(What to work on): Pick out every line of the material below that contains the string "jaskółek", matching case exactly.

Top of Entries supplied

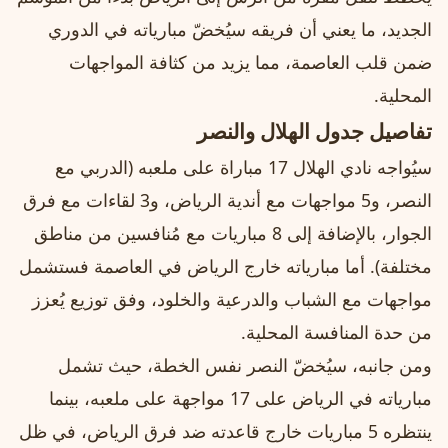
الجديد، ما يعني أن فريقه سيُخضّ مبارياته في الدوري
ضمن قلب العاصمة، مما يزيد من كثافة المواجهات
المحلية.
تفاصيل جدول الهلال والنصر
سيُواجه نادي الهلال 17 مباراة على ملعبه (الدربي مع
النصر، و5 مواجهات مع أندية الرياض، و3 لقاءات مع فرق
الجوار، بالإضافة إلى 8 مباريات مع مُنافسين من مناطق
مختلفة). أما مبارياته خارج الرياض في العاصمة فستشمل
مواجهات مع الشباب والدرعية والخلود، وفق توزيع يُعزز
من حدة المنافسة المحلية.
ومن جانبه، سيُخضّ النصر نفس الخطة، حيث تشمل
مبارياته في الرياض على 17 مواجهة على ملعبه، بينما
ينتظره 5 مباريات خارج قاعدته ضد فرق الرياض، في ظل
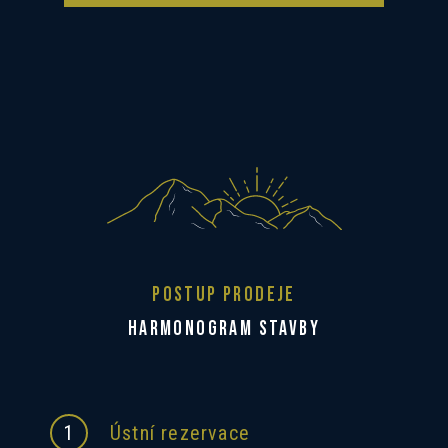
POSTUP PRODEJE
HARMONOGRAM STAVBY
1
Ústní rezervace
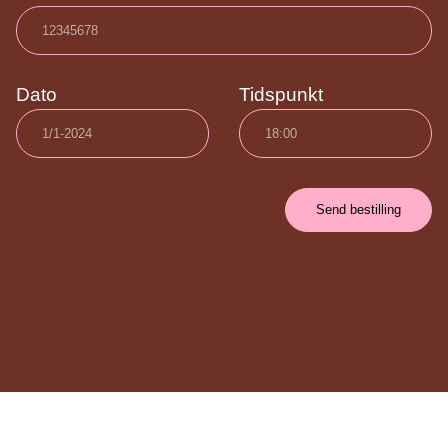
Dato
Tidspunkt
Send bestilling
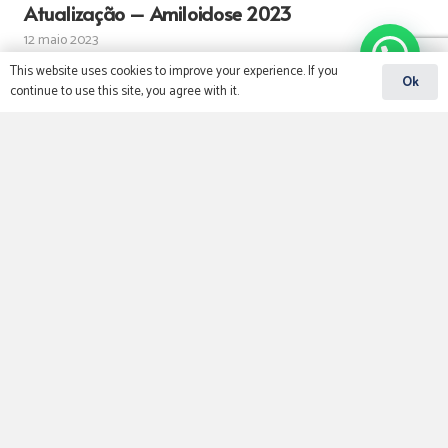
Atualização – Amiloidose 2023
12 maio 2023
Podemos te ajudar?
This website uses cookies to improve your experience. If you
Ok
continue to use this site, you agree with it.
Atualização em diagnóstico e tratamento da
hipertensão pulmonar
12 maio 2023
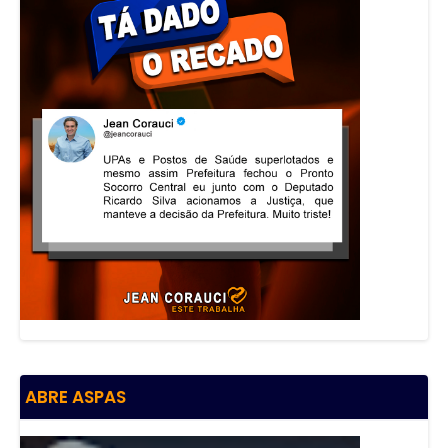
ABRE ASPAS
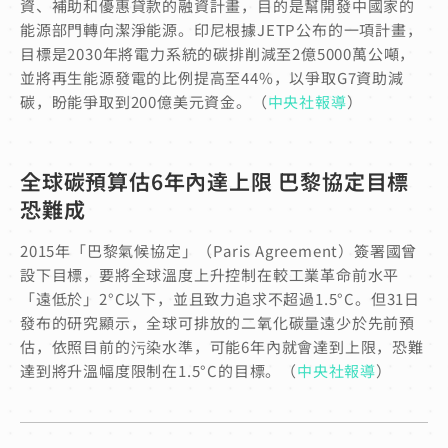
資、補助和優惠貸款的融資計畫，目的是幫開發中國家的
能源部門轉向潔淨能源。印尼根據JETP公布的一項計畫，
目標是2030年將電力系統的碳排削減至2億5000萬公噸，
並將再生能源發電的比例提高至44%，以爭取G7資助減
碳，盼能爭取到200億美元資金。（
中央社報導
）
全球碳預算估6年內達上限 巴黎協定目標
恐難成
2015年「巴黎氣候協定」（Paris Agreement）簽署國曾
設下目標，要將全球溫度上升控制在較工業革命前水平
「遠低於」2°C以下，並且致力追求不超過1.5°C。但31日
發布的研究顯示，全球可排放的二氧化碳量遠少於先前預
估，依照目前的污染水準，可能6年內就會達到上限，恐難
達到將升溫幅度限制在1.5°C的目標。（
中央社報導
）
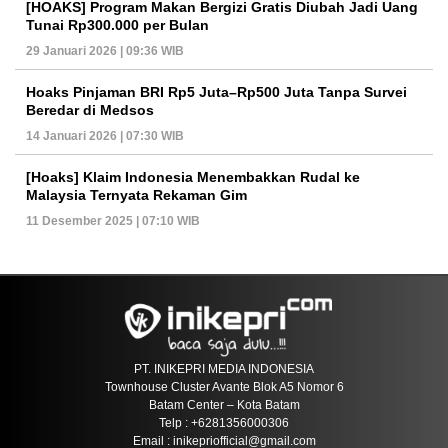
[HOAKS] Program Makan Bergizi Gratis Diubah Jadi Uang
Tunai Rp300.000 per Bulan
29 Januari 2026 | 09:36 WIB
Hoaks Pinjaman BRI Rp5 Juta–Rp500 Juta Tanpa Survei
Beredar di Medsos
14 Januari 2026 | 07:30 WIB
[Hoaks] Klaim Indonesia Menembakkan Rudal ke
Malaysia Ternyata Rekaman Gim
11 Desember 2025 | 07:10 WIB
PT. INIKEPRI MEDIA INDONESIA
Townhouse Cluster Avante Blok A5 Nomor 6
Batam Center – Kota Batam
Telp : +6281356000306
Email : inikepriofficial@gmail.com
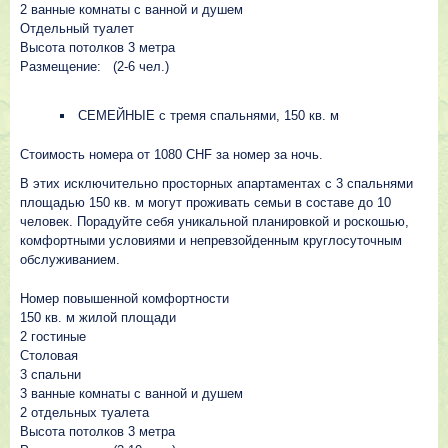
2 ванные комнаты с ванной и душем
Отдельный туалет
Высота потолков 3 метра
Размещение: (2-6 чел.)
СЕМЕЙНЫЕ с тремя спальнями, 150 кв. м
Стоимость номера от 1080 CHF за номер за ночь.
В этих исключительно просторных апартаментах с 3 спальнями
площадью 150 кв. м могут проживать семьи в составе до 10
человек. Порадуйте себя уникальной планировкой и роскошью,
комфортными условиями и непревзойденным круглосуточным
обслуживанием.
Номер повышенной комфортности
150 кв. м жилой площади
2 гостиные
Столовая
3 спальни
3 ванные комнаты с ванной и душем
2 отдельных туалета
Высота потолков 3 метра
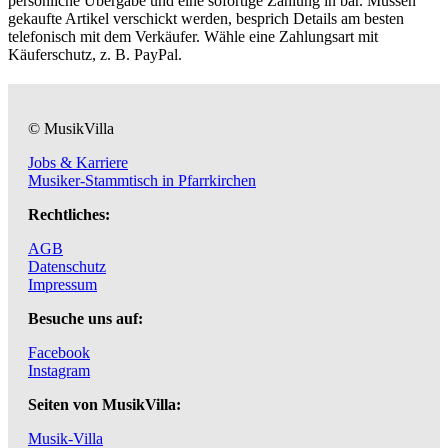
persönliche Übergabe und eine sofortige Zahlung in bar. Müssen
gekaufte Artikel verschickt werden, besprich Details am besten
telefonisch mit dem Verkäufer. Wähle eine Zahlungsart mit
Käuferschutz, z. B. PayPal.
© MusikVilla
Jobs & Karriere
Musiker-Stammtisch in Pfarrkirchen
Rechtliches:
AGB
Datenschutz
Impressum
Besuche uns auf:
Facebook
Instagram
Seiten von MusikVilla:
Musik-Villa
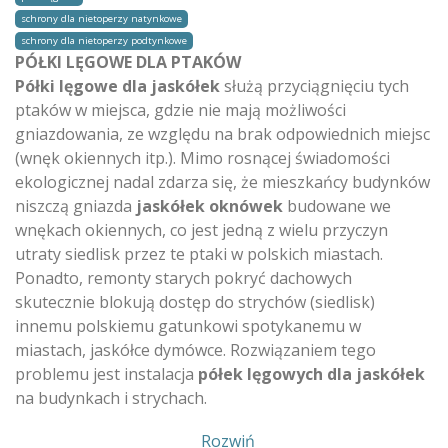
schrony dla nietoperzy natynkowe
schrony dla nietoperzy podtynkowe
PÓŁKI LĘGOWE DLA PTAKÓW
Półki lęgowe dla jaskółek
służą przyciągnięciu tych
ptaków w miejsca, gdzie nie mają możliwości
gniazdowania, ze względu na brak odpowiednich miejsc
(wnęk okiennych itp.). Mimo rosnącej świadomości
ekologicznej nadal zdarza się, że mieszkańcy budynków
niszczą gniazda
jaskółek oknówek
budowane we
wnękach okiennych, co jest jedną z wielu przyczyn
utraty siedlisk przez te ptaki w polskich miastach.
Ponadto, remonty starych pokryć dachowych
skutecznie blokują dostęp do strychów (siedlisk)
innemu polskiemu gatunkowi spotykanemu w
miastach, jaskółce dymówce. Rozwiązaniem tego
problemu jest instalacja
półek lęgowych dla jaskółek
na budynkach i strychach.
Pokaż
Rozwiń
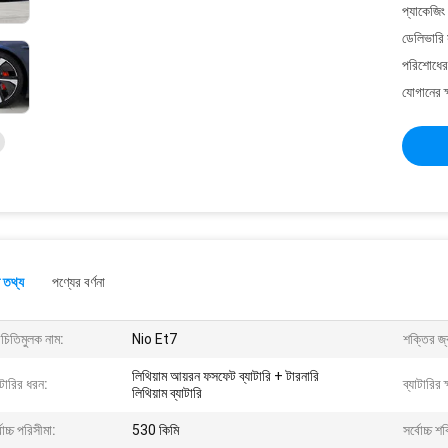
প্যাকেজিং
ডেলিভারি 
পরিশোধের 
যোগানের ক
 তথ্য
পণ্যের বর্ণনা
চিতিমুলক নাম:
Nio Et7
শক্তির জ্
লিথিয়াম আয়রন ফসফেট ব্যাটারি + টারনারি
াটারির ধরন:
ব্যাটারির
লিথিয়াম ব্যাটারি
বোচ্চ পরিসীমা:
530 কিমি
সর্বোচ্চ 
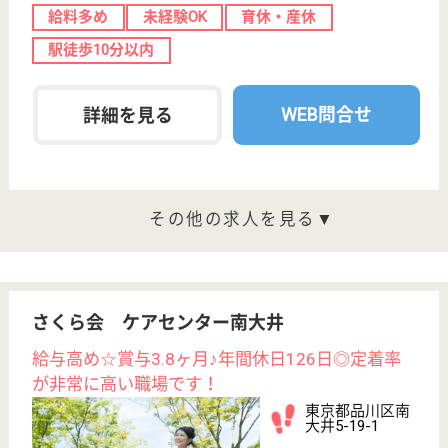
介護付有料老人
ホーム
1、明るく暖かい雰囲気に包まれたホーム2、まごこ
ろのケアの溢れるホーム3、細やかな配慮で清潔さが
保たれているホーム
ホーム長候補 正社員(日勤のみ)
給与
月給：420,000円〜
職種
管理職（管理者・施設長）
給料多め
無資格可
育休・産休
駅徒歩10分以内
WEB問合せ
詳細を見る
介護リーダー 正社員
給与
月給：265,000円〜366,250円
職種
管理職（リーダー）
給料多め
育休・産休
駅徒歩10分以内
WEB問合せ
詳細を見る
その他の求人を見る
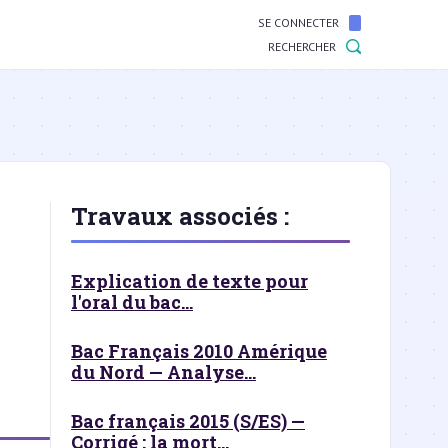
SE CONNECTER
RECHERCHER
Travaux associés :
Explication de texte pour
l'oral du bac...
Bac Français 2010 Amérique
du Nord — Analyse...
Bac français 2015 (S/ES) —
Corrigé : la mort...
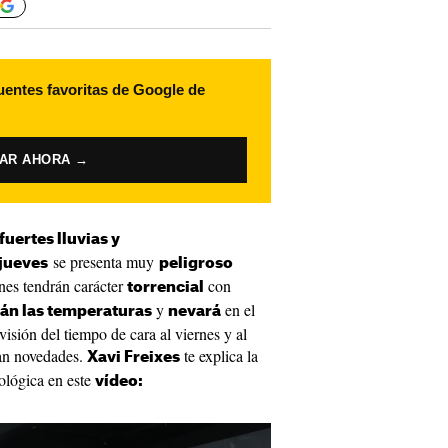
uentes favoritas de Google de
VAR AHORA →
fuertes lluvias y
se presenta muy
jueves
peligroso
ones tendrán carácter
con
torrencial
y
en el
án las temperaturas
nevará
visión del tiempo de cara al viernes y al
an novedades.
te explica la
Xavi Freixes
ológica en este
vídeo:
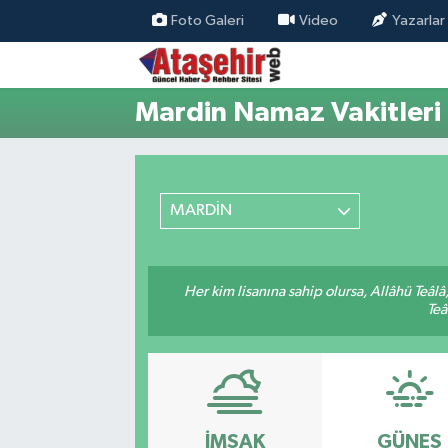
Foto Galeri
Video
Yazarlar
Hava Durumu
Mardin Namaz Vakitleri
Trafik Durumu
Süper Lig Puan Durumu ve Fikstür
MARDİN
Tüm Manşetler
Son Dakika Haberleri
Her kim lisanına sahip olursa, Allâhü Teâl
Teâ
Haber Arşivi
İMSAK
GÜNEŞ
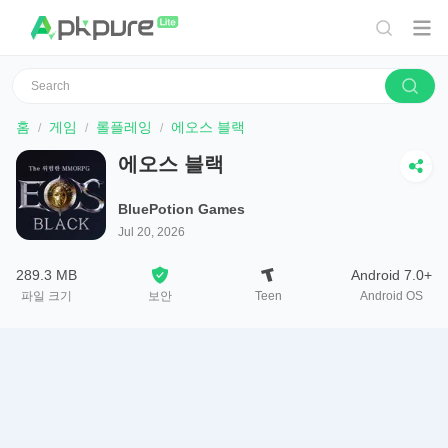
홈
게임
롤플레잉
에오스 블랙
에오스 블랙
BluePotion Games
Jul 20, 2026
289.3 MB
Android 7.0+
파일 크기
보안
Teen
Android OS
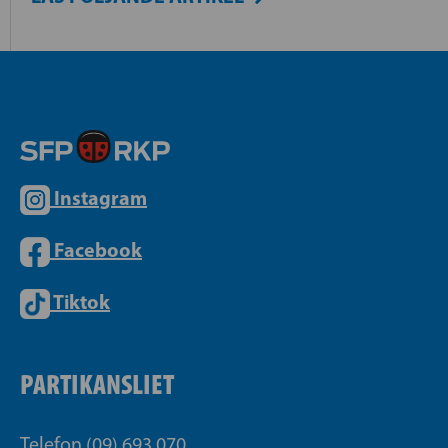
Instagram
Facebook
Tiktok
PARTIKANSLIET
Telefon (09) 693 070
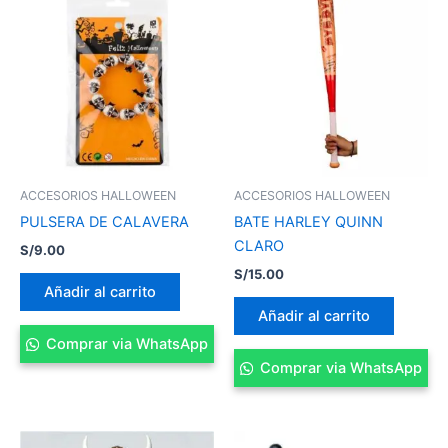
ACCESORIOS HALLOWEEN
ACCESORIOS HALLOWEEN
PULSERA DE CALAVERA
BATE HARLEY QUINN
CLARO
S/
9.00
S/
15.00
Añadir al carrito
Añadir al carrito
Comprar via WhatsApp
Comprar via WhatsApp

Bottom of Entries supplied

(Expected output):
Półki lęgowe dla jaskółek
jaskółek oknówek
półek lęgowych dla jaskółek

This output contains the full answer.